This Nimbus collection of works by George Benjamin is a jewel, covering both early and later works, with the composer himself on piano in two works and three world-class performers in the rest. Unlike some other twentieth-century composers, Benjamin doesn't have one central "gimmick"; he simply inherits the range of twentieth-century developments and exploits them to the full towards fresh-sounding music.
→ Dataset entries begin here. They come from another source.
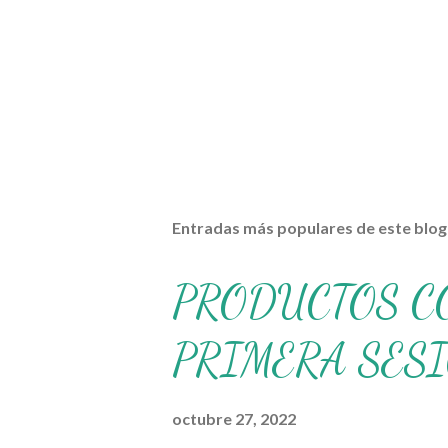
Entradas más populares de este blog
PRODUCTOS C
PRIMERA SES
octubre 27, 2022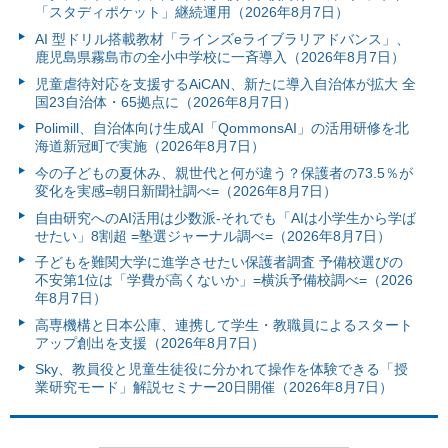
「スタディポケット」継続運用（2026年8月7日）
AI 型ドリル搭載教材「ラインズeライブラリアドバンス」、
鹿児島県霧島市の全小中学校に一斉導入（2026年8月7日）
児童虐待対応を支援するAiCAN、新たに導入自治体が拡大 全
国23自治体・65拠点に（2026年8月7日）
Polimill、自治体向け生成AI「QommonsAI」の活用研修を北
海道新冠町で実施（2026年8月7日）
今の子どもの夏休み、親世代と何が違う？保護者の73.5％が
変化を実感=朝日新聞社調べ=（2026年8月7日）
自由研究へのAI活用は少数派-それでも「AIは小学生から学ば
せたい」8割超 =塾選ジャーナル調べ=（2026年8月7日）
子どもを難関大学に進学させたい保護者調査 予備校選びの
不安第1位は「学費が高くないか」=横浜予備校調べ=（2026
年8月7日）
高専機構と日本公庫、連携して学生・教職員によるスタート
アップ創出を支援（2026年8月7日）
Sky、教員役と児童生徒役に分かれて操作を体験できる「授
業研究モード」解説セミナー20日開催（2026年8月7日）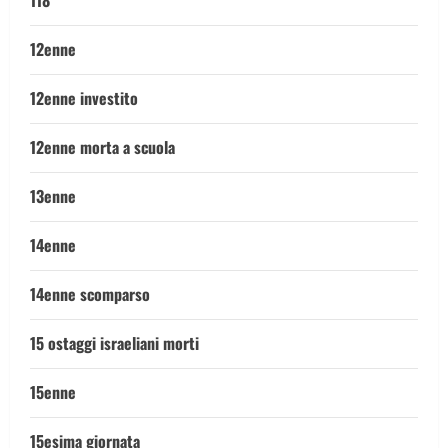
118
12enne
12enne investito
12enne morta a scuola
13enne
14enne
14enne scomparso
15 ostaggi israeliani morti
15enne
15esima giornata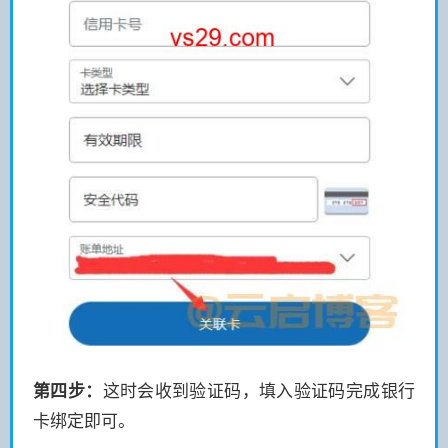
第四步：
这时会收到验证码，填入验证码完成银行
卡绑定即可。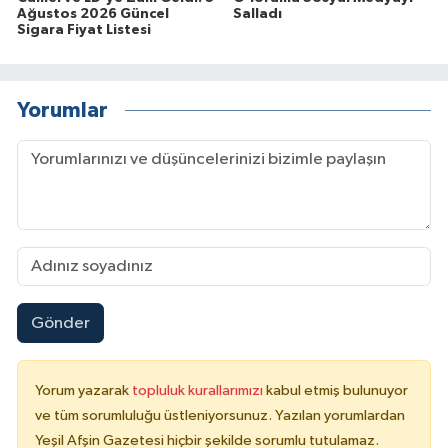
Ağustos 2026 Güncel
Salladı
Sigara Fiyat Listesi
Yorumlar
Gönder
Yorum yazarak
topluluk kurallarımızı
kabul etmiş bulunuyor
ve tüm sorumluluğu üstleniyorsunuz. Yazılan yorumlardan
Yeşil Afşin Gazetesi hiçbir şekilde sorumlu tutulamaz.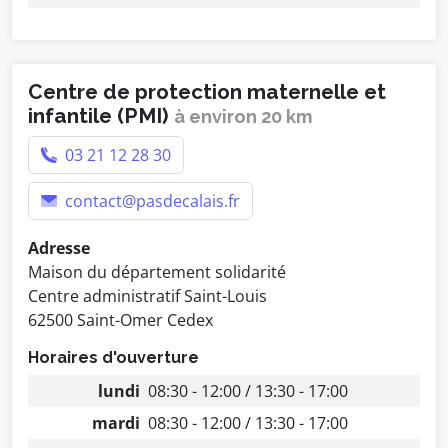
Centre de protection maternelle et
infantile (PMI)
à environ 20 km
03 21 12 28 30
contact@pasdecalais.fr
Adresse
Maison du département solidarité
Centre administratif Saint-Louis
62500 Saint-Omer Cedex
Horaires d'ouverture
lundi
08:30 - 12:00 / 13:30 - 17:00
mardi
08:30 - 12:00 / 13:30 - 17:00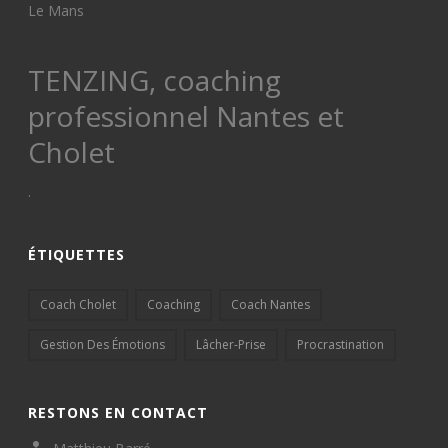
Le Mans
TENZING, coaching
professionnel Nantes et
Cholet
.
ÉTIQUETTES
Coach Cholet
Coaching
Coach Nantes
Gestion Des Émotions
Lâcher-Prise
Procrastination
RESTONS EN CONTACT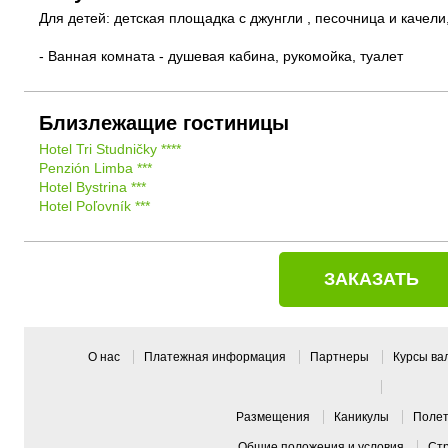
Для детей: детская площадка с джунгли , песочница и качели,
- Ванная комната - душевая кабина, рукомойка, туалет
Близлежащие гостиницы
Hotel Tri Studničky ****
Penzión Limba ***
Hotel Bystrina ***
Hotel Poľovník ***
ЗАКАЗАТЬ
О нас
Платежная информация
Партнеры
Курсы в
Pазмещения
Каникулы
Поле
Общие положения и условия
Ст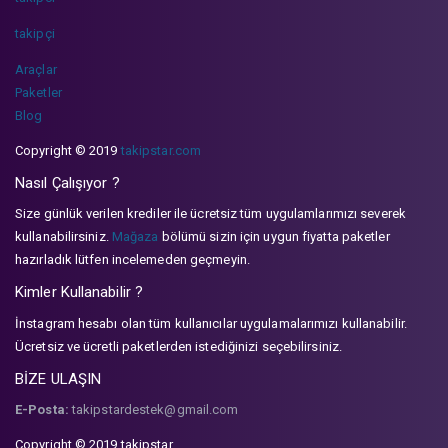
takipçi
Araçlar
Paketler
Blog
Copyright © 2019
takipstar.com
Nasıl Çalışıyor ?
Size günlük verilen krediler ile ücretsiz tüm uygulamlarımızı severek
kullanabilirsiniz.
Mağaza
bölümü sizin için uygun fiyatta paketler
hazırladık lütfen incelemeden geçmeyin.
Kimler Kullanabilir ?
İnstagram hesabı olan tüm kullanıcılar uygulamalarımızı kullanabilir.
Ücretsiz ve ücretli paketlerden istediğinizi seçebilirsiniz.
BİZE ULAŞIN
E-Posta:
takipstardestek@gmail.com
Copyright © 2019 takipstar.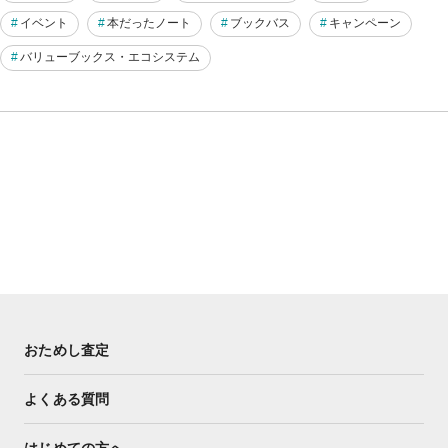
イベント
本だったノート
ブックバス
キャンペーン
バリューブックス・エコシステム
おためし査定
よくある質問
はじめての方へ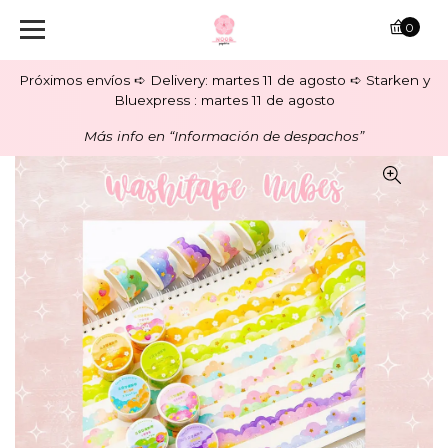
0
Próximos envíos ➪ Delivery: martes 11 de agosto ➪ Starken y
Bluexpress : martes 11 de agosto
Más info en “Información de despachos”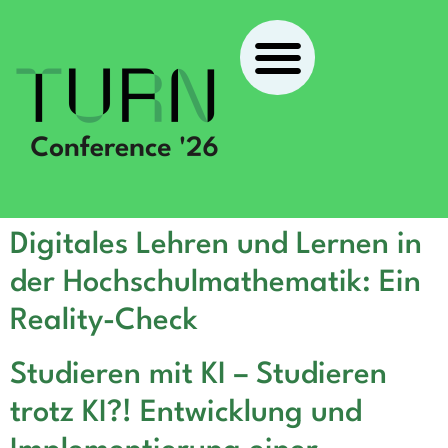
Digitales Lehren und Lernen in
der Hochschulmathematik: Ein
Reality-Check
Studieren mit KI – Studieren
trotz KI?! Entwicklung und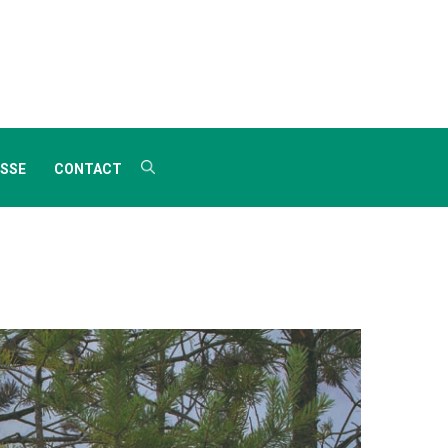
SSE
CONTACT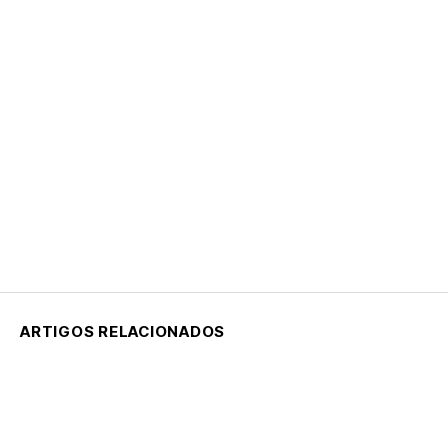
ARTIGOS RELACIONADOS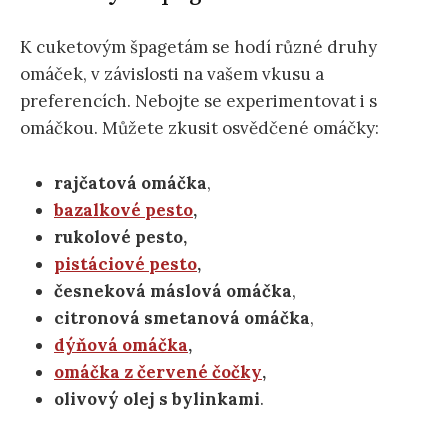
K cuketovým špagetám se hodí různé druhy
omáček, v závislosti na vašem vkusu a
preferencích. Nebojte se experimentovat i s
omáčkou. Můžete zkusit osvědčené omáčky:
rajčatová omáčka
,
bazalkové pesto
,
rukolové pesto,
pistáciové pesto
,
česneková máslová omáčka
,
citronová smetanová omáčka
,
dýňová omáčka
,
omáčka z červené čočky
,
olivový olej s bylinkami
.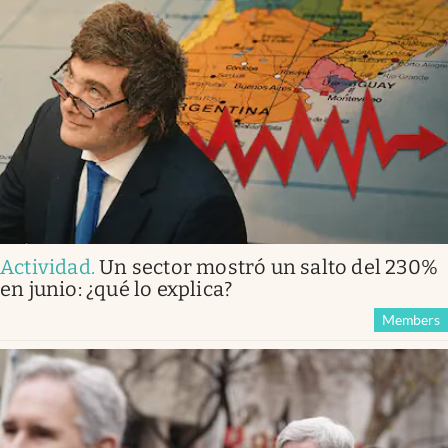
Actividad
.
Un sector mostró un salto del 230%
en junio: ¿qué lo explica?
Members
"Shadowlines" (2001), a series of six canonic preludes for piano and performed here by Pierre-Laurent Aimard, came after half a decade studying Webern. Under the inspiration of the great Viennese master of crystalline miniatures, Benjamin set off to explore a world of strict technique, where the listener walks in a house of mirrors with paths setting off in many directions, unlike the "monodirectional thrust of classical and Romantic music". "Shadowlines" may be Benjamin's masterpiece, an whole world of emotion and intriguing technique packed into fifteen minutes.
"Viola, Viola" (1996) is, as its title suggests, a duo for two violas, here performed by Tabea Zimmerman and Antoine Tamesit. "My desire," writes Benjamin, "was to make you imagine, if you close your eyes, that there's a string ensemble on the platform." And indeed, its amazing what range of sounds that Benjamin pulls out of just two puny string instruments over the course of this ten-minute piece.
Two earlier piano pieces, performed by Benjamin himself, make an appearance here after the earlier disc offering them has fallen out of print. The "Piano Sonata" (1979) is Benjamin's earliest acknowledged piece, written when he was eighteen and still a student of Olivier Messiaen in Paris. It develops only one theme, but this theme is inaudible as such in the ferocious speed of much of the piece. Instead we get a colourful stream of resonances and types of attack, with the prevailing mood being somewhat similar to Boulez's second piano sonata (though without serialist syntax).
The cycle "Three studies for solo piano" (1982-1985) is much more heterogenous. The first, "Fantasy on Iambic Rhythm" (1985) takes the poetic concept of short-long and undoes it. The first note, a B flat, is long, hardly credible as the first note of an iamb, but it still counts as one since the following D flat is even longer. Elsewhere the first notes of given pairs are stressed, anathema in poetry, but the durations remain short-long. The following "Meditation on Hadyn's Name" consists only of oscillations, resonances, and arpeggios of a chord consisting of B-A-D-D-G, with a hauntingly beautiful result. The final "Relativity Rag" (1984) starts off with the tired rag formula, but adds some of Messiaen's rhythmical innovations and flies off into a wide range of sound.
As I write this, George Benjamin discs are only sparsely reviewed. I think it is a pity that such a fascinating composer is often overlooked, and I invite my fellow avant-garde fans to discover his work. While this disc might only involve three instruments, Benjamin works such magic with them that much of his aesthetic is revealed, making this a fine introduction.